There's two sets of vertexes of particular interest:
- $I_0 = \{i \in I : U_i \ni 0\}.$
- $I_1 = \{i \in I : U_i \ni 1\}.$
So $(I,I_0,I_1)$ is a graph with two distinguished sets of vertexes. We can think of these as 'start nodes' and 'end nodes.'
It seems to be the case that every graph-with-startnodes-and-endnodes obtained in this way has the property that there exists a walk from a startnode to an endnode. I don't have a firm understanding of the topological reasons why this is true; I can't prove it. However it seems to be largely a consequence of the connectedness of $[0,1]$. We might therefore conjecture the following:
Conjecture. Let $X$ denote a connected topological space and $U$ denote a finite open cover of $X$ indexed by a set $I$. Consider the graph $I$ defined by the sharing of elements (as above). Then $I$ is connected as a graph, meaning there's a walk between any two vertexes.
I'd like to know:
Questions. Firstly, is this true?
If not, then secondly, what further assumptions do we need on $X$ before it becomes true?

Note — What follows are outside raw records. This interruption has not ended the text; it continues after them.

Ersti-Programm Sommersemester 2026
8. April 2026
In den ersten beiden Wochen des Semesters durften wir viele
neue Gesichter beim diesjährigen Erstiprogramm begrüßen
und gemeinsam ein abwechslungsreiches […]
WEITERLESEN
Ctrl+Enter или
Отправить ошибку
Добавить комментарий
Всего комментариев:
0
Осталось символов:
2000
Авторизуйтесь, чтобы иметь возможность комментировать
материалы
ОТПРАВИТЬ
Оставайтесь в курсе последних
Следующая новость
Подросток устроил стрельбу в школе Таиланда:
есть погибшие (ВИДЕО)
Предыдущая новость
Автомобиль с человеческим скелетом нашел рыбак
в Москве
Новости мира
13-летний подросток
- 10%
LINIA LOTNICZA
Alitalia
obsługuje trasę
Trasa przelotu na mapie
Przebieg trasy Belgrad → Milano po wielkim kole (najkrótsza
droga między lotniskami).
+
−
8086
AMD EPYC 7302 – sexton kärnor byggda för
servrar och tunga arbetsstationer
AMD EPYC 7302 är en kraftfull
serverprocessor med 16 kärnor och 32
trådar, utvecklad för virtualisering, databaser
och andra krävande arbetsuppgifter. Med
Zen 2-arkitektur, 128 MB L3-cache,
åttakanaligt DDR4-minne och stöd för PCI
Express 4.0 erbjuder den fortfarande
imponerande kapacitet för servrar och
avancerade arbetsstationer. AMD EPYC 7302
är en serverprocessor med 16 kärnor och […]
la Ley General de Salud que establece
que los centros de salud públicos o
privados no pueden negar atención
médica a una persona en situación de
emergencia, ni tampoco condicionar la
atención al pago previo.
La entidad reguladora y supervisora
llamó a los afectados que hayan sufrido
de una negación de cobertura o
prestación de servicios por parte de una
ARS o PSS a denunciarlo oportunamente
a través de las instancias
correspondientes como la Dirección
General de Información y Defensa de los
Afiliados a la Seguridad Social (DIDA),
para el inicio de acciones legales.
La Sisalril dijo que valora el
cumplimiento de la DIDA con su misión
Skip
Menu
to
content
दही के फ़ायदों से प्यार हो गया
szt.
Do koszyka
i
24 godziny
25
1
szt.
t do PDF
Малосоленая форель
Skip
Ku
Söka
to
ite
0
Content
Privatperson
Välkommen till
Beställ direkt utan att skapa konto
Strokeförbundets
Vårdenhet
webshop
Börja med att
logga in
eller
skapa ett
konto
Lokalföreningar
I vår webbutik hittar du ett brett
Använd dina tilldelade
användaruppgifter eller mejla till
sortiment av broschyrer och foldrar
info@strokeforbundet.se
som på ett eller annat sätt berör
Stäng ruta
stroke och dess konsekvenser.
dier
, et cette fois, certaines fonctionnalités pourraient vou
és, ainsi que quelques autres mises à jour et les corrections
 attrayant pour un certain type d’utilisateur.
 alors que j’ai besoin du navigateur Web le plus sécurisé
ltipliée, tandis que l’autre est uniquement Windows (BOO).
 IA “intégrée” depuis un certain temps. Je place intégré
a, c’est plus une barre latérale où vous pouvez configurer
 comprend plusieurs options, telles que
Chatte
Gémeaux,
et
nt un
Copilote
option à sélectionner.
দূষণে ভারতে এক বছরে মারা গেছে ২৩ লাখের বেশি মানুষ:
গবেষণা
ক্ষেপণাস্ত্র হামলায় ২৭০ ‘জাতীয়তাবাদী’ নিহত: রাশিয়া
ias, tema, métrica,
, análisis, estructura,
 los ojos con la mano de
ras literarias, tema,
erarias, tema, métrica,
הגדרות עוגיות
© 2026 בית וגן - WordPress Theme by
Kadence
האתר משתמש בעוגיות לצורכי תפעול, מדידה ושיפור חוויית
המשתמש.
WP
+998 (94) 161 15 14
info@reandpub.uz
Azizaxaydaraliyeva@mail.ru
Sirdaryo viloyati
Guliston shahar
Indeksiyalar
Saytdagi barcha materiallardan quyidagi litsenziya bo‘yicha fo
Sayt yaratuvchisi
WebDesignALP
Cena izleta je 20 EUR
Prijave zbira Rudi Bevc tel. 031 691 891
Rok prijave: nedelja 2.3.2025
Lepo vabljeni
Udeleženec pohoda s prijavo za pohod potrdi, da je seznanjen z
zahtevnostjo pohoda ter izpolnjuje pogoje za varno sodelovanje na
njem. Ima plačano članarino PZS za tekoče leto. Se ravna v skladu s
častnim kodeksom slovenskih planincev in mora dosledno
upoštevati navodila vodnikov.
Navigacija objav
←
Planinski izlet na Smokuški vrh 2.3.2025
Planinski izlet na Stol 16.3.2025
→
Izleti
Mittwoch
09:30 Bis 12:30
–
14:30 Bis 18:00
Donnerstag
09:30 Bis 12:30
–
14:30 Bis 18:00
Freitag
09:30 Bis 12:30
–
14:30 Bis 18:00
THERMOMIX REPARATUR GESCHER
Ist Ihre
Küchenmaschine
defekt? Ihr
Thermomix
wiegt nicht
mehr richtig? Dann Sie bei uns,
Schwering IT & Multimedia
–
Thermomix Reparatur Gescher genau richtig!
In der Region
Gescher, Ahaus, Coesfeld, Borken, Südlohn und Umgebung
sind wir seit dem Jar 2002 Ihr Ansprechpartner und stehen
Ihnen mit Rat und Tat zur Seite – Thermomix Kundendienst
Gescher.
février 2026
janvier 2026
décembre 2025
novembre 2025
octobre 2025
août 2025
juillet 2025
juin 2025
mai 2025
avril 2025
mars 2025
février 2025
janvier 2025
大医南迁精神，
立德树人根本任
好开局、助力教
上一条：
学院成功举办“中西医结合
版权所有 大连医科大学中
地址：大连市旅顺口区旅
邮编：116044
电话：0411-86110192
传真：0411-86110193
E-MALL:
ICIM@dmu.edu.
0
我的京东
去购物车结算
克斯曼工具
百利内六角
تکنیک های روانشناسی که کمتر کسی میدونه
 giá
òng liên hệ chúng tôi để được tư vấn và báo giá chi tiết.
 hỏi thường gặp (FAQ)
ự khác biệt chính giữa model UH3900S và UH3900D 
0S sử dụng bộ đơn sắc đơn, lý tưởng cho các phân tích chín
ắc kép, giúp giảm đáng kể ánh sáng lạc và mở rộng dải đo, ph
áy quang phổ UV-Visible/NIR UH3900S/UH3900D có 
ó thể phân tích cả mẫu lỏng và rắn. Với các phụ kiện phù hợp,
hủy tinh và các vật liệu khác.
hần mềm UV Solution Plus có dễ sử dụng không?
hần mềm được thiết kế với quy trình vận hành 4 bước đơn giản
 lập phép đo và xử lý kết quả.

The claim is true for connected spaces.
Assume by contradiction that your graph is disconnected. Write $G=G_1 \cup G_2$ as the union of two disjoint subgraphs $G_1=(V_1, E_1), G_2(V_2,E_2)$.
Define $$W_1= \bigcup_{j \in V_1} U_{j} \\ W_2= \bigcup_{j \in V_2} U_{j} $$
Then $W_1, W_2$ are open and $X=W_1 \cup W_2$.
Now, since there is no edge between $E_1$ and $E_2$ you have $W_1 \cap W_2 =\emptyset$.
This gives that $W_1, W_2$ are clopen in $X$ and hence $X$ is disconnected.